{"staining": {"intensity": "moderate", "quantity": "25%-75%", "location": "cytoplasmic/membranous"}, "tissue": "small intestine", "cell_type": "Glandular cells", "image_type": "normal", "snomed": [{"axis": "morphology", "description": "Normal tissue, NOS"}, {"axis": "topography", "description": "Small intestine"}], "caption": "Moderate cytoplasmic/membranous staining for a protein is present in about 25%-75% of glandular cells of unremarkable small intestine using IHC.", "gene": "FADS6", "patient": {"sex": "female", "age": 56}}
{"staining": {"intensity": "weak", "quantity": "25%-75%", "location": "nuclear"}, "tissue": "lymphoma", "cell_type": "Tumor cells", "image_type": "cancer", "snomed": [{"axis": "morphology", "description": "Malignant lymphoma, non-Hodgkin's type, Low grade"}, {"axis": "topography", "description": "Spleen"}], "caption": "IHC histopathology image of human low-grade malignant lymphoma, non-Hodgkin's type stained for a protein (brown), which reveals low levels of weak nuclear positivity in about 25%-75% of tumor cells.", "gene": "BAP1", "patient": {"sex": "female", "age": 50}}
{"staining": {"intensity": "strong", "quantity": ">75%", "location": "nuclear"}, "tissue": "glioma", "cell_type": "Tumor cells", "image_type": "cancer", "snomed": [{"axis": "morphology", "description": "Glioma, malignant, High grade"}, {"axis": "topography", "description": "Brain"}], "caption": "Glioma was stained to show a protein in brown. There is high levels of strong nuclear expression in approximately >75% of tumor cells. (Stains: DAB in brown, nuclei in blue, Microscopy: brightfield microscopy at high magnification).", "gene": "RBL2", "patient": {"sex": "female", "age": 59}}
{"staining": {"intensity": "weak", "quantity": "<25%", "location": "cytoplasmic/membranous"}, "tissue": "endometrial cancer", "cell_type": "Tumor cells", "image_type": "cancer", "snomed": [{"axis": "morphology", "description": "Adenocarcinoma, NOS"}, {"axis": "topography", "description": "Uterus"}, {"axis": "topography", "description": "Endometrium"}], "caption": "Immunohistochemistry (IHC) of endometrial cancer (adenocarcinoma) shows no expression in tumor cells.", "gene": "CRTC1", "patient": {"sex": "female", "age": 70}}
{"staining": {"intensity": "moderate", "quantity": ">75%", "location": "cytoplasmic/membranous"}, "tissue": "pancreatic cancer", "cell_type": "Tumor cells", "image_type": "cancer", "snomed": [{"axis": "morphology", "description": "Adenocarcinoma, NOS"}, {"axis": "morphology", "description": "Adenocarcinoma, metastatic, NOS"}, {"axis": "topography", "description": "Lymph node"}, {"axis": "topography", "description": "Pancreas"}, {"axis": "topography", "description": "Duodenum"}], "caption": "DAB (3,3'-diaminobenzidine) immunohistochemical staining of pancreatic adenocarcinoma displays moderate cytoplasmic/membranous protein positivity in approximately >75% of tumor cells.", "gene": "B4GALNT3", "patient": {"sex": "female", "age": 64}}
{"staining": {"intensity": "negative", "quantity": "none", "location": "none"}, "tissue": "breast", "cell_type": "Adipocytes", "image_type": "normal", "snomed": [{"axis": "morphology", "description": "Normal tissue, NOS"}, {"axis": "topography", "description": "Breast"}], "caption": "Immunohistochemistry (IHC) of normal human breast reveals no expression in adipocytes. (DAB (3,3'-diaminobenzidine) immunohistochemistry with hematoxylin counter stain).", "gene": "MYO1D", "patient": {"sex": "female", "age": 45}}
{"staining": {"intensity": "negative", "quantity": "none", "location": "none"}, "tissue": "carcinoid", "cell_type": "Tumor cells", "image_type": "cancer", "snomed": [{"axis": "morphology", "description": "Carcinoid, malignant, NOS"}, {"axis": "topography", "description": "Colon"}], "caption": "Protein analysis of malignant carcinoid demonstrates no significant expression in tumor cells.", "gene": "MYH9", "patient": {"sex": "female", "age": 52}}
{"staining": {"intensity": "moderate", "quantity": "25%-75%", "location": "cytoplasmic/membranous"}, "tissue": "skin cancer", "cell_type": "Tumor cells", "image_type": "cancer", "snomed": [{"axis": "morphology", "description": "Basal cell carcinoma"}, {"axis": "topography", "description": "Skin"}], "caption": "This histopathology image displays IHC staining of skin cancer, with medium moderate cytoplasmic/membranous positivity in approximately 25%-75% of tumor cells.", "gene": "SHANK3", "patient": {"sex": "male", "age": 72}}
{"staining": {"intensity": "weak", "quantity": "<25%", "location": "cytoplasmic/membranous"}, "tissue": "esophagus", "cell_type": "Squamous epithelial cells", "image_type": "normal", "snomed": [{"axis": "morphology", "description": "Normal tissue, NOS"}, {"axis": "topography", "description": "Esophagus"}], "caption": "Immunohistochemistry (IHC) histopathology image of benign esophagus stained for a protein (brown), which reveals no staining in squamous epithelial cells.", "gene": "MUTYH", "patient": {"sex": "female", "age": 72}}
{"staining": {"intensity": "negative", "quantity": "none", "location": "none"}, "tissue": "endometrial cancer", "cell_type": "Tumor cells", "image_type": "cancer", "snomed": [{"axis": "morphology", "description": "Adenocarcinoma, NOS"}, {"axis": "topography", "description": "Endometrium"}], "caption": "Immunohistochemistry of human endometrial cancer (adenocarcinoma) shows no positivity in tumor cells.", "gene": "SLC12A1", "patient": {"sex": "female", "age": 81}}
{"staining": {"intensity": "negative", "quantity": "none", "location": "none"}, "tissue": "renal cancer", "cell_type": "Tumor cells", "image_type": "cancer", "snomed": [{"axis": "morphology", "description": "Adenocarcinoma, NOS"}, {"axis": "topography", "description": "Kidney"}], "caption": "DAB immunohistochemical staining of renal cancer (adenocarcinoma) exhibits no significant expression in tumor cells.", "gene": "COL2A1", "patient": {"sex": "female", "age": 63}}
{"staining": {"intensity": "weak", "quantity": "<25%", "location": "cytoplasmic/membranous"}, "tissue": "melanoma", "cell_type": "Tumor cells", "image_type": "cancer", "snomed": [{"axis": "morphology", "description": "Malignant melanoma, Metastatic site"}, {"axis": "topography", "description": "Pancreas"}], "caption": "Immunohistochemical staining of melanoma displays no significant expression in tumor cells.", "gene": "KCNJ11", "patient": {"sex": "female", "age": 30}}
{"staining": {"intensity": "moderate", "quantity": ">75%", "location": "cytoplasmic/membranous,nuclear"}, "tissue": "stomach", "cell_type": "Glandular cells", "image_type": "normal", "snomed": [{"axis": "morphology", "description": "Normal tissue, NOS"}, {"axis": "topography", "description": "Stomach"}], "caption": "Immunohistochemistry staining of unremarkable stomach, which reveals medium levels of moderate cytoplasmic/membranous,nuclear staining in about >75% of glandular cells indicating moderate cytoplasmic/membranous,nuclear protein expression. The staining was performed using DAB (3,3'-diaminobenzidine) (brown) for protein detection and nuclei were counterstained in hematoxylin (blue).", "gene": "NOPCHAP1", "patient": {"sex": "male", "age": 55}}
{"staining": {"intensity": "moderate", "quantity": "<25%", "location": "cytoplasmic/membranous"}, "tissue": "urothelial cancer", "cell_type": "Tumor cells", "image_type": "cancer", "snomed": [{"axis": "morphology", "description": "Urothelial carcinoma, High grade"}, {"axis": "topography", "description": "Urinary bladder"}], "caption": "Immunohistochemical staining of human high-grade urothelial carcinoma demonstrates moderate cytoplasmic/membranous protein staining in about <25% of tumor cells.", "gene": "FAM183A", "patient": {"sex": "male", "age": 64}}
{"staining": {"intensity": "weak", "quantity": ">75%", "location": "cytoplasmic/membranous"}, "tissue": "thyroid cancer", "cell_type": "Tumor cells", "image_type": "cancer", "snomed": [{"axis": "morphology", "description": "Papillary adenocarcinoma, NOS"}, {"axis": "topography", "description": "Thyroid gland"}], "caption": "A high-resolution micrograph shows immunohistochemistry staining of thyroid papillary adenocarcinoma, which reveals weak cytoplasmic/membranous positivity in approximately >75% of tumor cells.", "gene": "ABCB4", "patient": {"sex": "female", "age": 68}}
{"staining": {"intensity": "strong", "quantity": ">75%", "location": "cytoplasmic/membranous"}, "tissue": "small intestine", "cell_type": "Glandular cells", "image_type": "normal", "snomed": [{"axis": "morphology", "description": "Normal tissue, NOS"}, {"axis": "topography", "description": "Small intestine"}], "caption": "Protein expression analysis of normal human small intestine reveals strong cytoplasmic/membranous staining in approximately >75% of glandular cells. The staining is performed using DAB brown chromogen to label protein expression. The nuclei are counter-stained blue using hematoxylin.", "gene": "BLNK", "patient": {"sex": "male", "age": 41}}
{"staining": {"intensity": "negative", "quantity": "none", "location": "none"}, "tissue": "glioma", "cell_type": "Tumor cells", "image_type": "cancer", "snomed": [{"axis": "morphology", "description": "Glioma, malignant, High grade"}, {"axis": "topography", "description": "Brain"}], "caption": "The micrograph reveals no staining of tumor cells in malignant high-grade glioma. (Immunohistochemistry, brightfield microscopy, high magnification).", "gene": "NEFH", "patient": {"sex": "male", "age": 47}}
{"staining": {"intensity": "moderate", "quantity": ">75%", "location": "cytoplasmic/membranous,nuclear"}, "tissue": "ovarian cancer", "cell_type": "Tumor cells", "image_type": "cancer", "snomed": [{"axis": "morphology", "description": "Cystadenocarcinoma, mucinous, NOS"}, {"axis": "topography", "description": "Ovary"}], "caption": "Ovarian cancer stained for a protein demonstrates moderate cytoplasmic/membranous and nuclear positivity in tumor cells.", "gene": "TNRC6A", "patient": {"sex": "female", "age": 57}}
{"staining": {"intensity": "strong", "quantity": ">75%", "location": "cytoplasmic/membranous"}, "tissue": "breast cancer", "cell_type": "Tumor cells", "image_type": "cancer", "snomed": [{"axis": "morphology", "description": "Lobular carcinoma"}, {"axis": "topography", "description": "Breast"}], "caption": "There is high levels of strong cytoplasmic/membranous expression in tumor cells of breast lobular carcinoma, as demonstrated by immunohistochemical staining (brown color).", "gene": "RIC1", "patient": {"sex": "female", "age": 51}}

--------------------------------

- _EXERCISE REQUIREMENTS_
In this exercise, copy only the lines from the opening line of the material through the line where "non-Hodgkin's type, Low" appears.

- _TASK OUTPUT_
{"staining": {"intensity": "moderate", "quantity": "25%-75%", "location": "cytoplasmic/membranous"}, "tissue": "small intestine", "cell_type": "Glandular cells", "image_type": "normal", "snomed": [{"axis": "morphology", "description": "Normal tissue, NOS"}, {"axis": "topography", "description": "Small intestine"}], "caption": "Moderate cytoplasmic/membranous staining for a protein is present in about 25%-75% of glandular cells of unremarkable small intestine using IHC.", "gene": "FADS6", "patient": {"sex": "female", "age": 56}}
{"staining": {"intensity": "weak", "quantity": "25%-75%", "location": "nuclear"}, "tissue": "lymphoma", "cell_type": "Tumor cells", "image_type": "cancer", "snomed": [{"axis": "morphology", "description": "Malignant lymphoma, non-Hodgkin's type, Low grade"}, {"axis": "topography", "description": "Spleen"}], "caption": "IHC histopathology image of human low-grade malignant lymphoma, non-Hodgkin's type stained for a protein (brown), which reveals low levels of weak nuclear positivity in about 25%-75% of tumor cells.", "gene": "BAP1", "patient": {"sex": "female", "age": 50}}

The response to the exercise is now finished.